Wednesday, July 28, 2004

Teabagging. Frenemies. Pink tutus.

Talk is rife. SATC is invading SG. For months, magazines have raved about it, then journalists caught on and wrote about it. 2 weeks ago, hundreds of thousands of pink, tabloid sized advertisements were handed out to SGreans, announcing the premier of the last season on HBO. Yesterday, I was browsing through the mag rack at the newsagent and lo and behold! I saw those blinking four words on both our tv weeklies, and also on the cover of a leading female mag. Apparently, MediaCorp's whippin' up some local-flavoured SATC concoction, starring both the Ah Jies, of course. This is my worry : Kinda late yeah, but is SG ready for SATC?
 
For those of you (eg. my mum) who think SATC is a new diet pill, take out your credit card, log on to HBO.com and purchase all seasons of the dvd now. There are cheaper ways, but yeah, you catch my drift.
 
Needless to say, "SATC changed my life" (camera pans on badly made up face). Am I beginning to sound like those diet pills testimonials? SATC didn't slim down "my hips and thighs" though. Too much late night tv for me. I've become more aware of my sexuality, more expressive in my dressing, and have (further) broadened my views on relationships.
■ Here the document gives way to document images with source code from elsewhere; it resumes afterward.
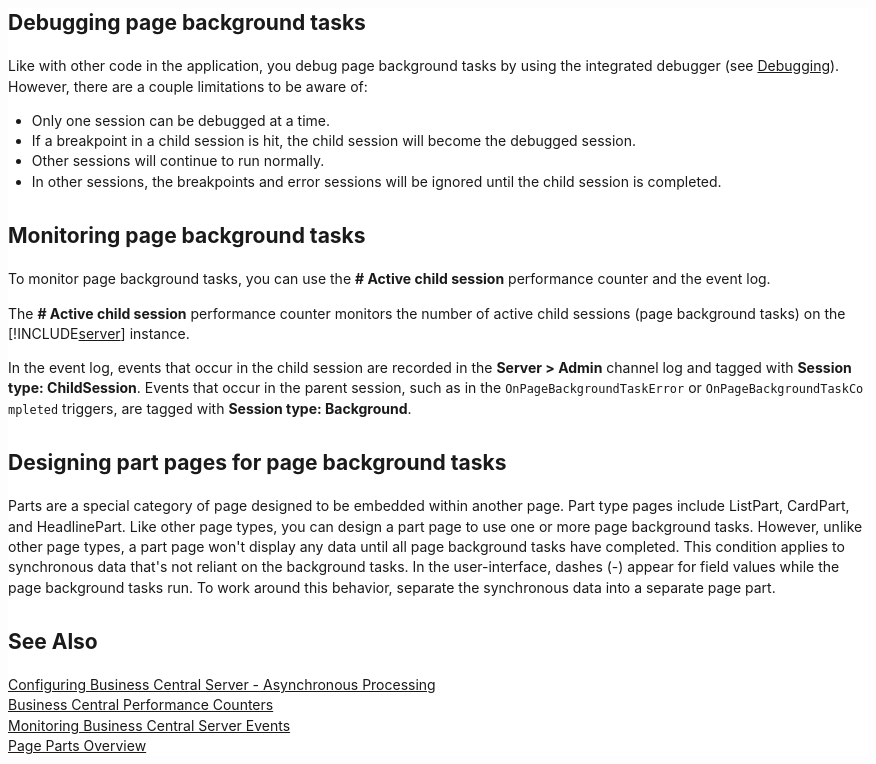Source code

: ## Debugging page background tasks

Like with other code in the application, you debug page background tasks by using the integrated debugger (see [Debugging](devenv-debugging.md)). However, there are a couple limitations to be aware of:

- Only one session can be debugged at a time.
- If a breakpoint in a child session is hit, the child session will become the debugged session.​
- Other sessions will continue to run normally.​
- In other sessions, the breakpoints and error sessions will be ignored until the child session is completed.

## Monitoring page background tasks

To monitor page background tasks, you can use the **# Active child session** performance counter and the event log.

The **# Active child session** performance counter monitors the number of active child sessions (page background tasks) on the [!INCLUDE[server](../developer/includes/server.md)] instance.

In the event log, events that occur in the child session are recorded in the **Server > Admin** channel log and tagged with **Session type: ChildSession**. Events that occur in the parent session, such as in the `OnPageBackgroundTaskError` or `OnPageBackgroundTaskCompleted` triggers, are tagged with **Session type: Background**.

## <a name="partpages"></a>Designing part pages for page background tasks

Parts are a special category of page designed to be embedded within another page. Part type pages include ListPart, CardPart, and HeadlinePart. Like other page types, you can design a part page to use one or more page background tasks. However, unlike other page types, a part page won't display any data until all page background tasks have completed. This condition applies to synchronous data that's not reliant on the background tasks. In the user-interface, dashes (-) appear for field values while the page background tasks run. To work around this behavior, separate the synchronous data into a separate page part.

## See Also

[Configuring Business Central Server - Asynchronous Processing](../administration/configure-server-instance.md#PBT)  
[Business Central Performance Counters](../administration/performance-counters.md)  
[Monitoring Business Central Server Events](../administration/monitor-server-events.md)  
[Page Parts Overview](devenv-designing-parts.md)  

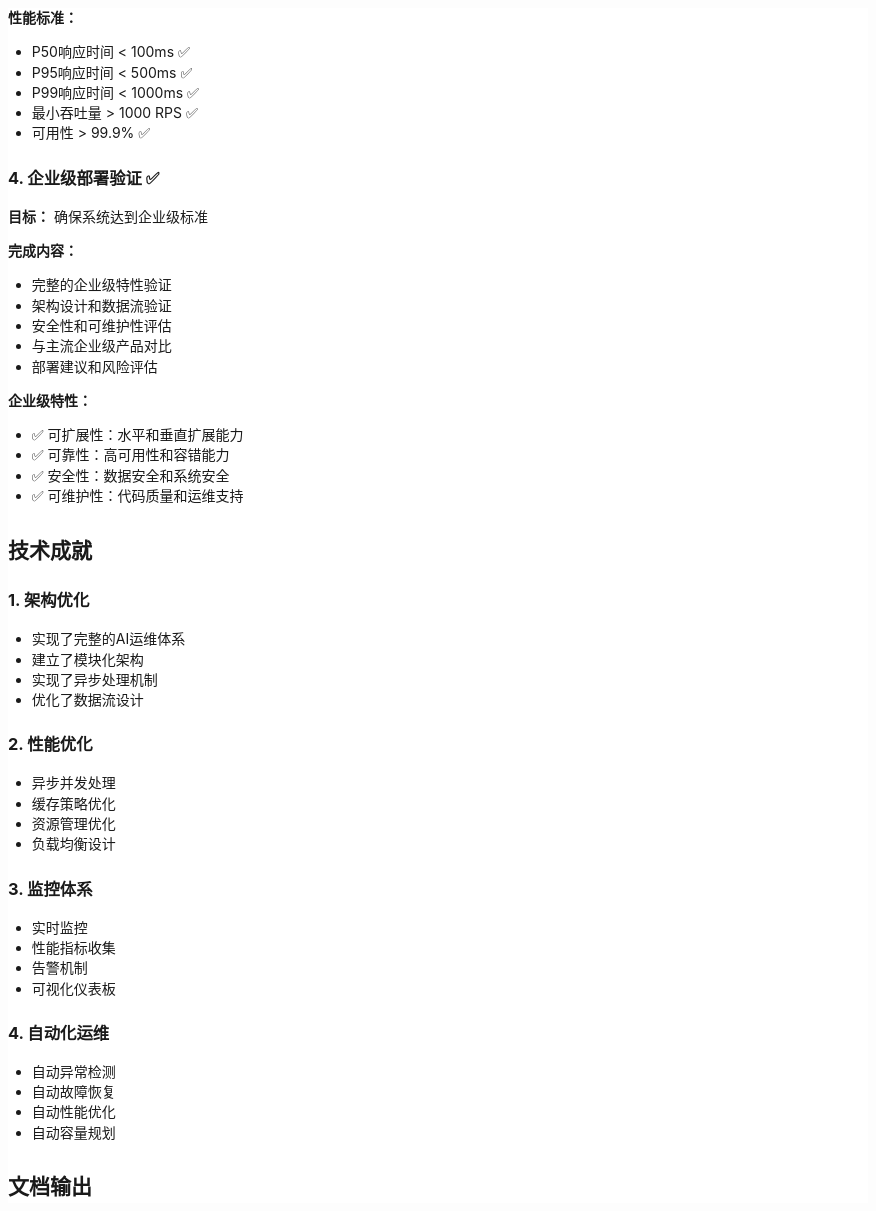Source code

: **性能标准：**
- P50响应时间 < 100ms ✅
- P95响应时间 < 500ms ✅
- P99响应时间 < 1000ms ✅
- 最小吞吐量 > 1000 RPS ✅
- 可用性 > 99.9% ✅

### 4. 企业级部署验证 ✅
**目标：** 确保系统达到企业级标准

**完成内容：**
- 完整的企业级特性验证
- 架构设计和数据流验证
- 安全性和可维护性评估
- 与主流企业级产品对比
- 部署建议和风险评估

**企业级特性：**
- ✅ 可扩展性：水平和垂直扩展能力
- ✅ 可靠性：高可用性和容错能力
- ✅ 安全性：数据安全和系统安全
- ✅ 可维护性：代码质量和运维支持

## 技术成就

### 1. 架构优化
- 实现了完整的AI运维体系
- 建立了模块化架构
- 实现了异步处理机制
- 优化了数据流设计

### 2. 性能优化
- 异步并发处理
- 缓存策略优化
- 资源管理优化
- 负载均衡设计

### 3. 监控体系
- 实时监控
- 性能指标收集
- 告警机制
- 可视化仪表板

### 4. 自动化运维
- 自动异常检测
- 自动故障恢复
- 自动性能优化
- 自动容量规划

## 文档输出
I'm enjoying this change in me, though my mum's kinda worried about my weekly partying. My partner feels I'm too Carrie for public transport, I'm as cynical as Miranda, and aspire to be Samantha in bed. However, there's a little Charlotte in me that stabilizes my crankiness. Just like them I always hang out with the same people. Recently, I've even sat down with them for late night chats. I was beginning to think we all have no life, but I convince myself by saying we were just being very SATC. =P
 
Really, it's such a funny show, I think women of all ages should be able to enjoy it. Even guys I know who had the luck to watch it, loved it. Now back to my worry. My conclusion is, walk down Orchard Road, check out the clubs, look at all the fashionable, sexy, capable, independent women out there. Of course along the way, you'd hear some 'tsk-tsking' from unapproving aunties wearing gaudy, dumpling-tight spandex spag tops with pedal pushers and platform shoes, or sense jealous eyes boring down your St Tropez-tanned back. Before you do something stupid like throw your Jimmy Choos at them, think carefully. Wouldn't you rather :
 
a. Stride past them and flash them your boobs (Samantha)
b. Walk right up to them and give 'em a piece of your mind (Miranda)
c. Worry at first, but hold your head up high and waltz past them like a Princess (Charlotte)
d. Ignore them, but fret about it, then go home and write it in your journal. (Carrie)
 
Is SG SATC-ready?
 
Put on your pink tutus, girls, I think we are.